By 10 pm, the place is packed and the show begins. A girl with cropped red-colored hair swoons into a microphone. She is wearing blue leggings with white stars and a shirt with red and white stripes. At first, I don’t pay much attention to what seems to be a typical Chinese Karaoke performance. But after the American flag girl leaves the huge stage in the center of the room, things start to get more interesting. A group of handsome Chinese men presents the latest metrosexual fashion: Michael Jackson meets Star Trek, with a lot of zippers. The next attraction is announced as “beautiful girls from foreign lands” – a group of Russian blondes and black women in bikinis parade in front of the gaping audience.

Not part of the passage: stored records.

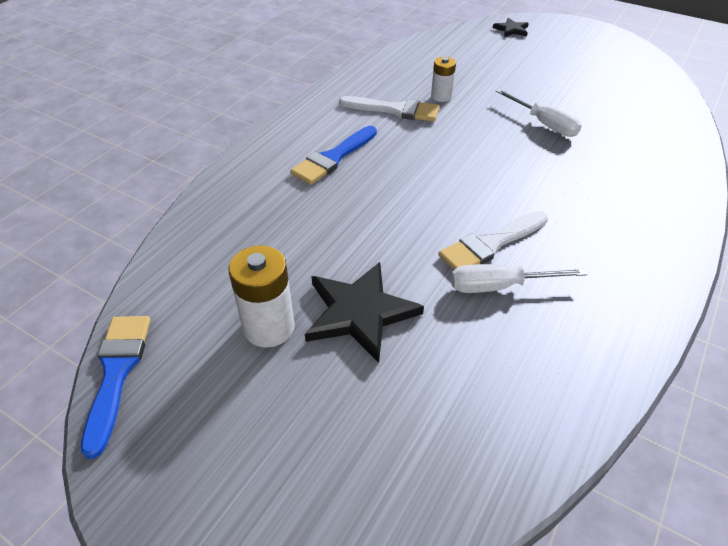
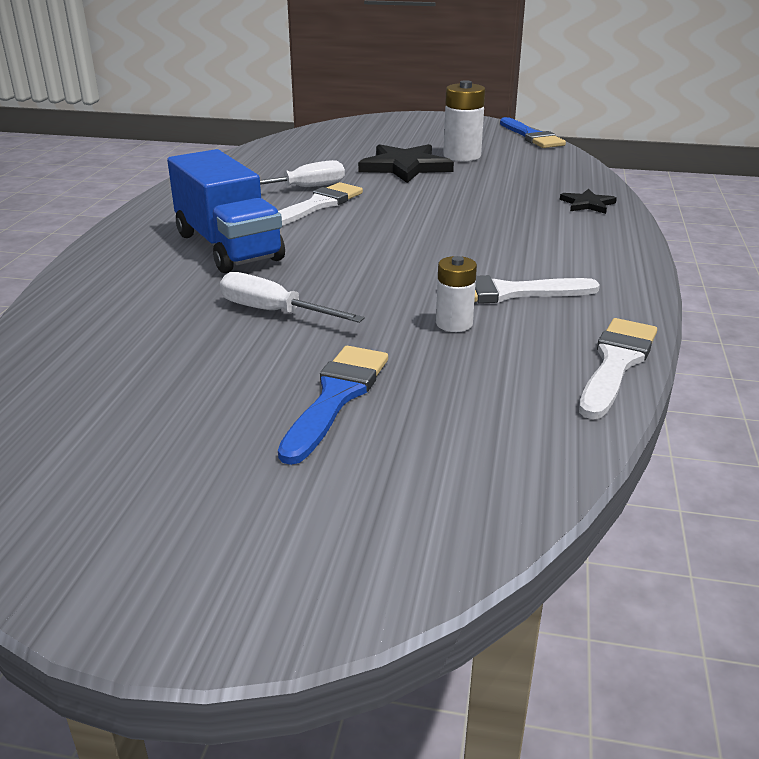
camera: 160 degrees right, 15 degrees down
blue brush [291,126,377,184] -> blue brush moved to [278,346,388,465]
black star [493,18,529,37] -> black star moved to [560,189,617,214]
none -> blue truck [167,149,285,273]
none -> white brush [579,318,657,419]

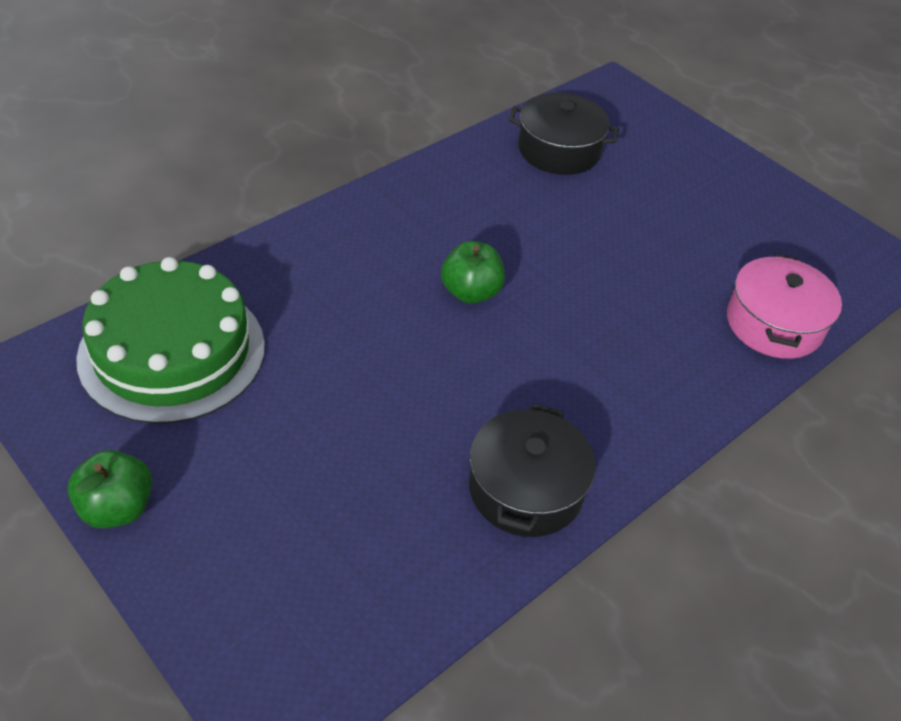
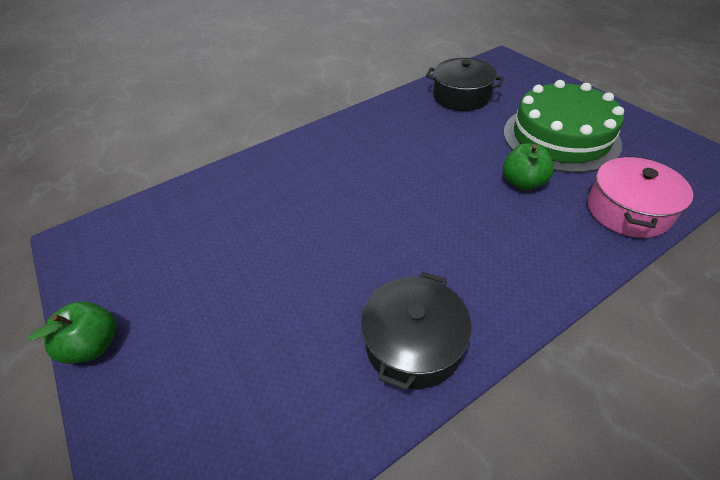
camera: 15 degrees right, 0 degrees up
green cake [76,257,265,424] -> green cake moved to [504,80,624,173]
green apple [441,241,505,304] -> green apple moved to [503,143,554,190]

I am told that they are prostitutes, and that the black women are from Zimbabwe. None of them have legal residence status, but the politically well-connected club owners are powerful enough to protect them.

Now it is time for the audience to get involved. The first “beautiful woman” who dares to come upstage is awarded a pink teddy bear. When the moderators ask for a “single young man” to step forward, my neighbors push their little boy on the stage. The audience is raving with amusement. “Do you have a girl-friend?” the moderator asks the 8 year old boy. “Mei you,” he says, “I don’t.” This should meet the criteria, but before he gets the white teddy bear, he has to answer another question: “How much is one plus two plus three plus four?” “Ten,” says the boy. Even in a nightclub, Chinese children have to be prepared to pass a test at all times.

The bartenders now toss neon sticks into the crowd and we wave them through the dark to cheer on the next performer: a rock singer wearing white cowboy boots over white denim jeans, paired with white leather gloves and a red shirt. He raps a medley of old Communist songs and the audience screams along. Between songs, assistants hand him glass pitchers full of beer, which he downs fearlessly. I notice that his listeners are not far behind: A few young men at one of our neighboring tables drink all their bottles in one gulp.

This is probably what you need to prepare yourself for the highlights of the show. The next program is a “fairy tale” in which a prince has to kill a demon to liberate a half-naked mermaid who frantically flaps across the stage while good and evil fight over her. After that, a woman with wild hair and a Chinese Tarzan with a ponytail and a black leather thong perform a pole dance to the sound of the German techno formation Rammstein. The woman remains on stage and is joined by a chubby man who poses as a regular guy from the audience. She chains him to a chair, strips him almost naked, pours ice cubes in his underpants and teases him with a black leather belt.

I take a look around to see what our neighbors are up to. The beer drinkers are swaying back and forth by now and I wonder how and if they will make it home tonight. On the other table, the 8-year-old boy has managed to open a bottle of Hennessy VSOP, but his parents snatch it from him before he can take a sip. The gay couple on the sofa is getting busy. When we leave around 11, it looks as if the party is only just beginning for the newcomers who are still streaming in.

As we wait for the car, I ask my local companions if all the bars in Changsha are like this. “Pretty much,” says Mr. Zhang, “We are a bit more open than people in Beijing or Shanghai. And on the weekends, people from Guangzhou take the fast-speed train up here to see our nightlife.” His wife gives me an curious look and asks: “What do people in Germany do when they want to drink a beer?” Mr. Zhang answers for me: “I guess they just go somewhere, drink a glass of beer and then go home.”